And, Iowa Coach Lisa Bluder said, the freshman is earning more of it.

"We need to get Hannah more minutes," Bluder said at a press conference Monday. "We're trying to be creative, have her back up both the 4 and the 5."

The Cedar Rapids native — and Miss Iowa Basketball 2022 — is averaging 8.4 points and 5.6 rebounds per game. She has played 68 minutes in five games.

Prorate her numbers, and she is averaging 24.5 points and 16.4 rebounds per 40 minutes. That rate ranks her third in points per minute among the Hawkeyes, and first in rebounds per minute.

Bluder probably wouldn't subtract minutes from Monika Czinano in the paint for accommodate Stuelke. Same with McKenna Warnock at the "4."

There's another option.

"We might need to move McKenna to the '3' sometimes, and she can do that," Bluder said.

No. 9 Iowa (4-1) heads west this week for the Phil Knight Legacy tournament. They'll face Oregon State (4-0) in a first-round game Friday at 7:30 p.m. (Iowa time) at the Chiles Center in Portland, Ore.

"Our opponent is very, very good," Bluder said. "(Oregon State Coach) Scott (Rueck) was my assistant at the Pan-Am games, and he game-plans very well.

"They haven't been tested like we have. I think we can be up-tempo with them."

The Beavers are intriguing because of their size. Jelena Mitrovic, a 6-foot-9 sophomore, considered the Hawkeyes before choosing Oregon State.

You don't face that every day.

Records provided
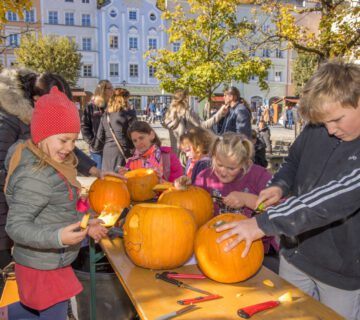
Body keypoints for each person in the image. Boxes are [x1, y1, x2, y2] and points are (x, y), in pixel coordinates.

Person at [215, 61, 360, 320]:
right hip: (295, 254)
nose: (330, 130)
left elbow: (335, 196)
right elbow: (293, 161)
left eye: (337, 120)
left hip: (341, 270)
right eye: (324, 123)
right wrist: (280, 186)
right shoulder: (319, 126)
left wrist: (263, 223)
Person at [3, 87, 107, 319]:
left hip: (49, 258)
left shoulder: (54, 165)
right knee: (53, 310)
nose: (71, 147)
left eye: (73, 140)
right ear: (42, 135)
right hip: (40, 264)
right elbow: (16, 227)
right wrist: (58, 237)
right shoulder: (35, 175)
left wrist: (86, 223)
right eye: (64, 140)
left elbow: (60, 211)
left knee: (36, 309)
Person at [192, 133, 277, 259]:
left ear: (245, 163)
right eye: (219, 164)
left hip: (256, 248)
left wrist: (247, 199)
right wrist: (183, 188)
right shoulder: (204, 177)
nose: (223, 171)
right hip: (214, 245)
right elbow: (192, 208)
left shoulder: (259, 176)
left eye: (231, 168)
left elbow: (279, 210)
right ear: (213, 157)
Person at [162, 89, 227, 154]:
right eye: (187, 97)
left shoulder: (169, 113)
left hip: (175, 154)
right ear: (185, 98)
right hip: (188, 152)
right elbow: (203, 126)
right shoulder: (187, 112)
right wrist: (220, 113)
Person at [93, 88, 137, 172]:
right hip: (124, 152)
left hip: (108, 153)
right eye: (128, 99)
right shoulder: (129, 114)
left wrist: (96, 149)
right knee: (123, 181)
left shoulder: (105, 115)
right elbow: (135, 133)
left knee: (109, 180)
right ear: (124, 99)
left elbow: (99, 137)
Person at [81, 80, 114, 169]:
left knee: (114, 175)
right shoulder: (91, 106)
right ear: (102, 90)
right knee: (101, 176)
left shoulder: (114, 106)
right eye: (109, 88)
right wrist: (92, 142)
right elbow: (85, 126)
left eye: (112, 87)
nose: (112, 90)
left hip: (112, 147)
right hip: (97, 149)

The task
Return the section of the Iowa basketball passage that begins at the words "The Cedar Rapids" and stops after "in Portland, Ore.", copying it word for word. The records have no connection to the Iowa basketball passage.

Answer space
The Cedar Rapids native — and Miss Iowa Basketball 2022 — is averaging 8.4 points and 5.6 rebounds per game. She has played 68 minutes in five games.

Prorate her numbers, and she is averaging 24.5 points and 16.4 rebounds per 40 minutes. That rate ranks her third in points per minute among the Hawkeyes, and first in rebounds per minute.

Bluder probably wouldn't subtract minutes from Monika Czinano in the paint for accommodate Stuelke. Same with McKenna Warnock at the "4."

There's another option.

"We might need to move McKenna to the '3' sometimes, and she can do that," Bluder said.

No. 9 Iowa (4-1) heads west this week for the Phil Knight Legacy tournament. They'll face Oregon State (4-0) in a first-round game Friday at 7:30 p.m. (Iowa time) at the Chiles Center in Portland, Ore.